## Instructions to follow
For each of these statements about the regression assignment, answer yes or no and quote the assignment's deciding words: (a) the learning rate for batch gradient descent should start from a default of 0.01; (b) the input variables are to be standardized by subtracting the mean and dividing by the range; (c) the maximum number of iterations defaults to 1000.

## Extract
# Multivariate Linear Regression

In this assignment, you will implement multivariate linear regression to predict the price of houses based on its characteristics.

Suppose you are selling your house and you want to know what a good market price would be. One way to do this is to first collect information on recent houses sold and make a model of housing prices. The file houses.csv contains a training set of housing prices in the city of Valladolid. The first column is the size of the house (in square feet), the second column is the number of bedrooms and the third column is the price of the house. Dataset is like below:

| Size of the house (in square feet) | Number of bedrooms | Price of the house |
|------------------------------------|--------------------|--------------------|
| 2104                               | 3                  | 399900             |
| 1600                               | 3                  | 329900             |
| 2400                               | 3                  | 369000             |


You should fit a multivariate linear regression model using size and bedrooms as variables to predict the price:
* Plot scatterplot of the two variables against price
* Use Scikit-learn to fit the model
* Compute the parameters with the normal equations using np.linalg.inv()
* Compute the parameters with the pseudo-inverse using np.linalg.pinv()
* Plot the fitted surface obtained with any of the previous methods

After that, you should implement the gradient descent algorithm to train a multivariate linear regression model. Try to fit the model with gradient descent and describe the results.

Note that you should standardize the values of the input variables, substracting the mean and dividing by the standard deviation.

For batch gradient descent you should consider the following:

* Define a variable for the learning rate $\alpha$ and try with a default value of 0.01.
* Define a maximum number of iterations with 5000 as default.
* Initialize $\boldsymbol{\theta}$ with random values or zeros.
* Plot J as a function of time (iterations).

Finally, you should implement stochastic and mini-batch gradient descent and compare the parameters obtained with all methods.
- Scikit-learn
- Normal equations
- Pseudo-inverse
- Gradient descent (batch)
- Gradient descent (stochastic)
- Gradient descent (mini-batch)

In [None]:
import numpy as np
import pandas as pd
import matplotlib.pyplot as plt
from sklearn.metrics import mean_squared_error
from sklearn.linear_model import LinearRegression
from sklearn.preprocessing import StandardScaler

# Suprimir notación científica en arrays de NumPy para mejor legibilidad
np.set_printoptions(suppress=True)

In [None]:
# Cargar el dataset de "houses.csv"; se asignan nombres de columna manualmente
# porque el CSV no tiene encabezado
houses = pd.read_csv("houses.csv", names=["size", "rooms", "price"])

## Record extracts
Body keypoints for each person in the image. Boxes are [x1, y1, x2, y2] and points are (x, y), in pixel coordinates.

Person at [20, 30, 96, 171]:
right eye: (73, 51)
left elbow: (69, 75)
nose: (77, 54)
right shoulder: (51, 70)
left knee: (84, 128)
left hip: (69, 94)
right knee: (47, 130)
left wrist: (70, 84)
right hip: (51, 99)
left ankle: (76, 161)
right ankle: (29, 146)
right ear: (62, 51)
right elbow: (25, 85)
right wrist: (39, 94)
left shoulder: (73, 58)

* * *

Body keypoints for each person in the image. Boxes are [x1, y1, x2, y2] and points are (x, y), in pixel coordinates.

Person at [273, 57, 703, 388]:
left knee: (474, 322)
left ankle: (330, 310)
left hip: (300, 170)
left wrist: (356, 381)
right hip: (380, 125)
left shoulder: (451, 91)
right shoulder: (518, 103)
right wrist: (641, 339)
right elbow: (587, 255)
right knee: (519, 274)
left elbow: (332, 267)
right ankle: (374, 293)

---

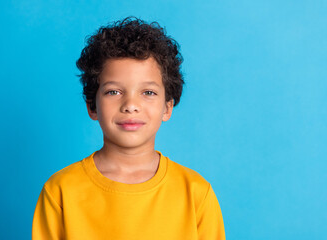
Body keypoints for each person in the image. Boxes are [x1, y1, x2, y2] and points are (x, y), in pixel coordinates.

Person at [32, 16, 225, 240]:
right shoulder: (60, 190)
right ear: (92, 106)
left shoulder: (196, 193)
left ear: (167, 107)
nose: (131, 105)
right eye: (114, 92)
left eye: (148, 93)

## Response to this task
(a) Yes: "Define a variable for the learning rate $\alpha$ and try with a default value of 0.01."
(b) No: "substracting the mean and dividing by the standard deviation."
(c) No: "Define a maximum number of iterations with 5000 as default."